До чего дошло однажды. Преставился перед самой войной дьячок из местной церкви, понятное дело, никого из родных у него поблизости не было. Вот и оставили гроб с умершим на ночь в храме Господнем. Кому, думали односельчане, в голову может придти покойника побеспокоить? Но, как выяснилось впоследствии, вот по этому-то поводу все они глубоко заблуждались. Прохору и его шальным собутыльникам данное печальное событие показалось прекрасным поводом развлечься. Вытащили они гроб из церкви, разукрасили глупейшими лозунгами типа «Бога нет», погрузили на телегу и всю ночь катались на собственноручно изготовленном катафалке по деревне, оглашая округу пьяными воплями. Связываться с пьяницами никто не захотел, и лишь на утро, когда лихая компания протрезвела, удосужился приехать участковый, которому ничего не оставалось, как сперва заставить пьяных святотатцев занести гроб обратно в церковь, а потом составить акт о хулиганстве. Позже больше всего односельчане поражались только двум вещам: во-первых, мерзавец Прохор на голубом глазу не постеснялся заявить милиции, что все его действия должны расцениваться исключительно как антирелигиозная пропаганда. Ну, а во-вторых, самым странным было то, что никакого наказания разгулявшейся компании не последовало. Что затем дало прекрасный повод участникам вышеописанного события уверовать в свою полную безнаказанность.

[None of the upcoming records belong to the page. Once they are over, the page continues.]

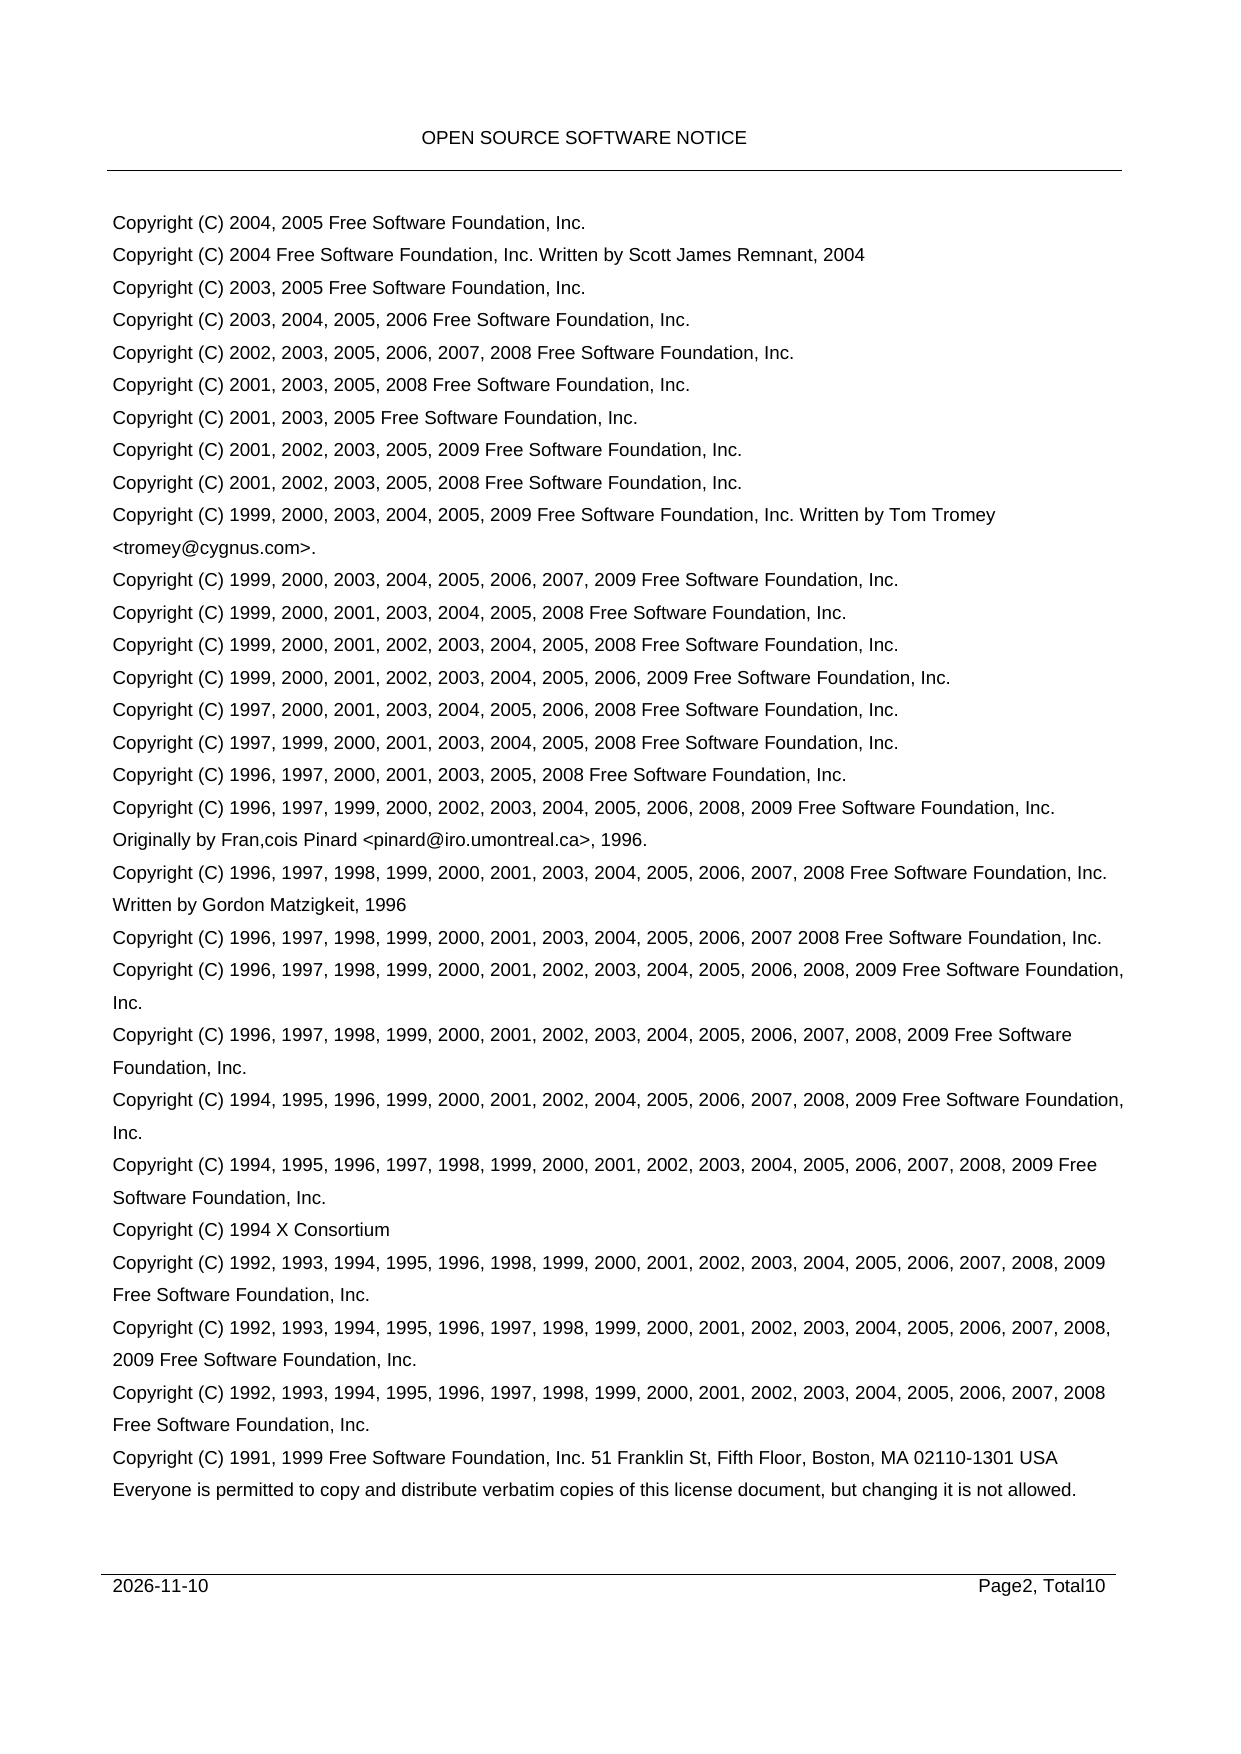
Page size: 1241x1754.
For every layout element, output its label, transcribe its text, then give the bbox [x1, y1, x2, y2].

text Copyright (C) 1999, 2000, 2001, 2002, 2003, 2004, 2005, 2008 Free Software Foundation, Inc. [112, 629, 1128, 661]
text Copyright (C) 1999, 2000, 2001, 2002, 2003, 2004, 2005, 2006, 2009 Free Software Foundation, Inc. [112, 661, 1128, 694]
text Copyright (C) 2004, 2005 Free Software Foundation, Inc. [112, 206, 1128, 239]
text Copyright (C) 2003, 2004, 2005, 2006 Free Software Foundation, Inc. [112, 304, 1128, 336]
text Copyright (C) 1999, 2000, 2003, 2004, 2005, 2009 Free Software Foundation, Inc. Written by Tom Tromey <tromey@cygnus.com>. [112, 499, 1128, 564]
text Copyright (C) 2002, 2003, 2005, 2006, 2007, 2008 Free Software Foundation, Inc. [112, 336, 1128, 369]
text Copyright (C) 1996, 1997, 1999, 2000, 2002, 2003, 2004, 2005, 2006, 2008, 2009 Free Software Foundation, Inc. Originally by Fran,cois Pinard <pinard@iro.umontreal.ca>, 1996. [112, 791, 1128, 856]
text Copyright (C) 1999, 2000, 2003, 2004, 2005, 2006, 2007, 2009 Free Software Foundation, Inc. [112, 564, 1128, 596]
text Copyright (C) 1999, 2000, 2001, 2003, 2004, 2005, 2008 Free Software Foundation, Inc. [112, 596, 1128, 629]
text Copyright (C) 2001, 2003, 2005 Free Software Foundation, Inc. [112, 401, 1128, 434]
text Copyright (C) 1996, 1997, 1998, 1999, 2000, 2001, 2003, 2004, 2005, 2006, 2007 2008 Free Software Foundation, Inc. [112, 921, 1128, 954]
text Copyright (C) 1994, 1995, 1996, 1999, 2000, 2001, 2002, 2004, 2005, 2006, 2007, 2008, 2009 Free Software Foundation, Inc. [112, 1084, 1128, 1149]
text Copyright (C) 1996, 1997, 1998, 1999, 2000, 2001, 2003, 2004, 2005, 2006, 2007, 2008 Free Software Foundation, Inc. Written by Gordon Matzigkeit, 1996 [112, 856, 1128, 921]
text Copyright (C) 1996, 1997, 2000, 2001, 2003, 2005, 2008 Free Software Foundation, Inc. [112, 759, 1128, 791]
text Copyright (C) 1997, 1999, 2000, 2001, 2003, 2004, 2005, 2008 Free Software Foundation, Inc. [112, 726, 1128, 759]
text Copyright (C) 1992, 1993, 1994, 1995, 1996, 1998, 1999, 2000, 2001, 2002, 2003, 2004, 2005, 2006, 2007, 2008, 2009 Free Software Foundation, Inc. [112, 1246, 1128, 1311]
text Copyright (C) 1996, 1997, 1998, 1999, 2000, 2001, 2002, 2003, 2004, 2005, 2006, 2008, 2009 Free Software Foundation, Inc. [112, 954, 1128, 1019]
text Copyright (C) 2001, 2003, 2005, 2008 Free Software Foundation, Inc. [112, 369, 1128, 401]
text Copyright (C) 2004 Free Software Foundation, Inc. Written by Scott James Remnant, 2004 [112, 239, 1128, 271]
text Copyright (C) 1994 X Consortium [112, 1214, 1128, 1246]
text Copyright (C) 2001, 2002, 2003, 2005, 2008 Free Software Foundation, Inc. [112, 466, 1128, 499]
text Copyright (C) 1992, 1993, 1994, 1995, 1996, 1997, 1998, 1999, 2000, 2001, 2002, 2003, 2004, 2005, 2006, 2007, 2008 Free Software Foundation, Inc. [112, 1376, 1128, 1441]
text Copyright (C) 2003, 2005 Free Software Foundation, Inc. [112, 271, 1128, 304]
text Copyright (C) 1996, 1997, 1998, 1999, 2000, 2001, 2002, 2003, 2004, 2005, 2006, 2007, 2008, 2009 Free Software Foundation, Inc. [112, 1019, 1128, 1084]
text Copyright (C) 1994, 1995, 1996, 1997, 1998, 1999, 2000, 2001, 2002, 2003, 2004, 2005, 2006, 2007, 2008, 2009 Free Software Foundation, Inc. [112, 1149, 1128, 1214]
text Copyright (C) 1997, 2000, 2001, 2003, 2004, 2005, 2006, 2008 Free Software Foundation, Inc. [112, 694, 1128, 726]
text Copyright (C) 2001, 2002, 2003, 2005, 2009 Free Software Foundation, Inc. [112, 434, 1128, 466]
text Copyright (C) 1991, 1999 Free Software Foundation, Inc. 51 Franklin St, Fifth Floor, Boston, MA 02110-1301 USA Everyone is permitted to copy and distribute verbatim copies of this license document, but changing it is not allowed. [112, 1441, 1128, 1506]
text Copyright (C) 1992, 1993, 1994, 1995, 1996, 1997, 1998, 1999, 2000, 2001, 2002, 2003, 2004, 2005, 2006, 2007, 2008, 2009 Free Software Foundation, Inc. [112, 1311, 1128, 1376]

Неизвестно, каких бы высот разнузданности мог бы ещё достичь Митрич сотоварищи, если бы не война. На удивление всей деревне, дружки Прохора вмиг остепенились и один за другим ушли под бурные проводы с гармошкой и бабьими рыданиями на фронт, оставив своего главаря с белым билетом в деревне. Какие уж там несовместимые с армейской службой болезни Митрич у себя выискал, народу не известно было. Да и никто этим всерьёз не интересовался: не до него, война. Сам он, кстати, значительно приутих и присмирел некоторым образом: ни тебе пьянок с побоищами, ни тебе шуток, от которых у добрых людей мороз по коже. И только приход немцев заставил его, словно гроза дождевого червя, выбраться из подземной норки и снова расправиться в полную свою отталкивающую сущность.

Должность немецкого полицая и старосты, которой все немногие из оставшихся в селе мужиков чурались, оказалась для Митрича нельзя как кстати. В одночасье он из изгоя превратился во властьимущего. Его стали всерьез опасаться, перед ним заискивали, к нему подлизывались. А он, в свою очередь, приобрёл в своих глазах невероятную значимость, сказавшуюся даже в изменившейся походке. На смену вихляющему шагу сельского гуляки и пьяницы пришла резкая властная поступь, от которой шарахались даже немногочисленные в военное время на сельской улице куры. Бабы считали за лучшее с ним не связываться, и те, кто прежде, бывало, покрикивал на Прохора, почти угодливо улыбались, завидев его, по-хозяйски вышагивающего через село, не гнушались поднести стопарик или угостить чем. Всё лучше,  справедливо думали они,  чем просыпаться среди ночи от стука в дверь, который, как уже показала практика, ничего хорошего никому не сулил. Ночью, твёрдо знали односельчане, просто так не приходят.